Sampling and temperature
Most of the time you don't see the distribution. You see one token — the one that got sampled. Temperature is the dial that controls how the sampling works:
- Temperature near 0: the sampler is greedy. Always picks the top token. "The capital of France is" → "Paris" every single time. Boring, deterministic, predictable.
- Temperature around 1: the sampler is honest to the distribution. Sometimes you get the top token, sometimes a lower one, weighted by their probabilities. "My favorite color is" → blue/red/green/purple across runs.
- Temperature high (1.5+): the sampler flattens the distribution before sampling. Even low-probability tokens get picked sometimes. Output gets weirder. Can be useful for creative work; can produce word salad.
You will care about temperature later. For now, the point is just this: the model produces a distribution. The system around the model samples from it. Both halves are decisions you can inspect and tune.
Why this framing is load-bearing
If you hold this model in your head — "function from token sequence to probability distribution, then sample" — most LLM behavior stops being mysterious:
- "Why is the model wrong?" Because the probability mass piled up on the wrong token. Either the training didn't have the right patterns, or the prompt didn't shape the distribution enough.
- "Why is the output different each time?" Because temperature > 0 means we're sampling. Run it again, get a different sample.
- "Why does prompt structure matter so much?" Because the prompt IS the input to the function.
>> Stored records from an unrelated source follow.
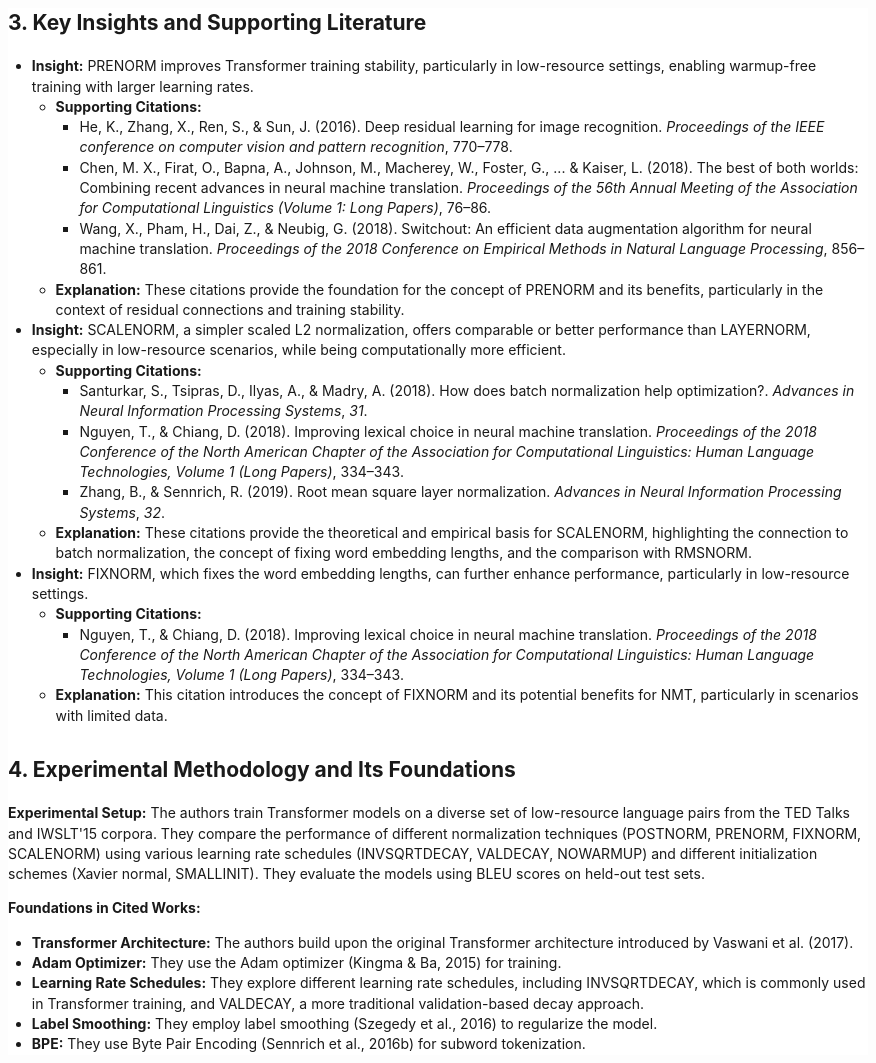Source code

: 
## 3. Key Insights and Supporting Literature

* **Insight:** PRENORM improves Transformer training stability, particularly in low-resource settings, enabling warmup-free training with larger learning rates.
    * **Supporting Citations:**
        * He, K., Zhang, X., Ren, S., & Sun, J. (2016). Deep residual learning for image recognition. *Proceedings of the IEEE conference on computer vision and pattern recognition*, 770–778.
        * Chen, M. X., Firat, O., Bapna, A., Johnson, M., Macherey, W., Foster, G., ... & Kaiser, L. (2018). The best of both worlds: Combining recent advances in neural machine translation. *Proceedings of the 56th Annual Meeting of the Association for Computational Linguistics (Volume 1: Long Papers)*, 76–86.
        * Wang, X., Pham, H., Dai, Z., & Neubig, G. (2018). Switchout: An efficient data augmentation algorithm for neural machine translation. *Proceedings of the 2018 Conference on Empirical Methods in Natural Language Processing*, 856–861.
    * **Explanation:** These citations provide the foundation for the concept of PRENORM and its benefits, particularly in the context of residual connections and training stability.
* **Insight:** SCALENORM, a simpler scaled L2 normalization, offers comparable or better performance than LAYERNORM, especially in low-resource scenarios, while being computationally more efficient.
    * **Supporting Citations:**
        * Santurkar, S., Tsipras, D., Ilyas, A., & Madry, A. (2018). How does batch normalization help optimization?. *Advances in Neural Information Processing Systems*, *31*.
        * Nguyen, T., & Chiang, D. (2018). Improving lexical choice in neural machine translation. *Proceedings of the 2018 Conference of the North American Chapter of the Association for Computational Linguistics: Human Language Technologies, Volume 1 (Long Papers)*, 334–343.
        * Zhang, B., & Sennrich, R. (2019). Root mean square layer normalization. *Advances in Neural Information Processing Systems*, *32*.
    * **Explanation:** These citations provide the theoretical and empirical basis for SCALENORM, highlighting the connection to batch normalization, the concept of fixing word embedding lengths, and the comparison with RMSNORM.
* **Insight:** FIXNORM, which fixes the word embedding lengths, can further enhance performance, particularly in low-resource settings.
    * **Supporting Citations:**
        * Nguyen, T., & Chiang, D. (2018). Improving lexical choice in neural machine translation. *Proceedings of the 2018 Conference of the North American Chapter of the Association for Computational Linguistics: Human Language Technologies, Volume 1 (Long Papers)*, 334–343.
    * **Explanation:** This citation introduces the concept of FIXNORM and its potential benefits for NMT, particularly in scenarios with limited data.


## 4. Experimental Methodology and Its Foundations

**Experimental Setup:** The authors train Transformer models on a diverse set of low-resource language pairs from the TED Talks and IWSLT'15 corpora. They compare the performance of different normalization techniques (POSTNORM, PRENORM, FIXNORM, SCALENORM) using various learning rate schedules (INVSQRTDECAY, VALDECAY, NOWARMUP) and different initialization schemes (Xavier normal, SMALLINIT). They evaluate the models using BLEU scores on held-out test sets.

**Foundations in Cited Works:**

* **Transformer Architecture:** The authors build upon the original Transformer architecture introduced by Vaswani et al. (2017).
* **Adam Optimizer:** They use the Adam optimizer (Kingma & Ba, 2015) for training.
* **Learning Rate Schedules:** They explore different learning rate schedules, including INVSQRTDECAY, which is commonly used in Transformer training, and VALDECAY, a more traditional validation-based decay approach.
* **Label Smoothing:** They employ label smoothing (Szegedy et al., 2016) to regularize the model.
* **BPE:** They use Byte Pair Encoding (Sennrich et al., 2016b) for subword tokenization.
Better-shaped input → better-shaped distribution → better samples.
- "Why does the model 'hallucinate'?" Because if the right answer isn't anywhere near the top of the distribution, the sampler will happily return whatever IS at the top, even if it's wrong.
You haven't seen the math. You haven't trained a model. You haven't written any code yet. But if you can describe an LLM in one sentence as "a function from token sequence to probability distribution, then sample," you are ahead of most people who use these systems for a living.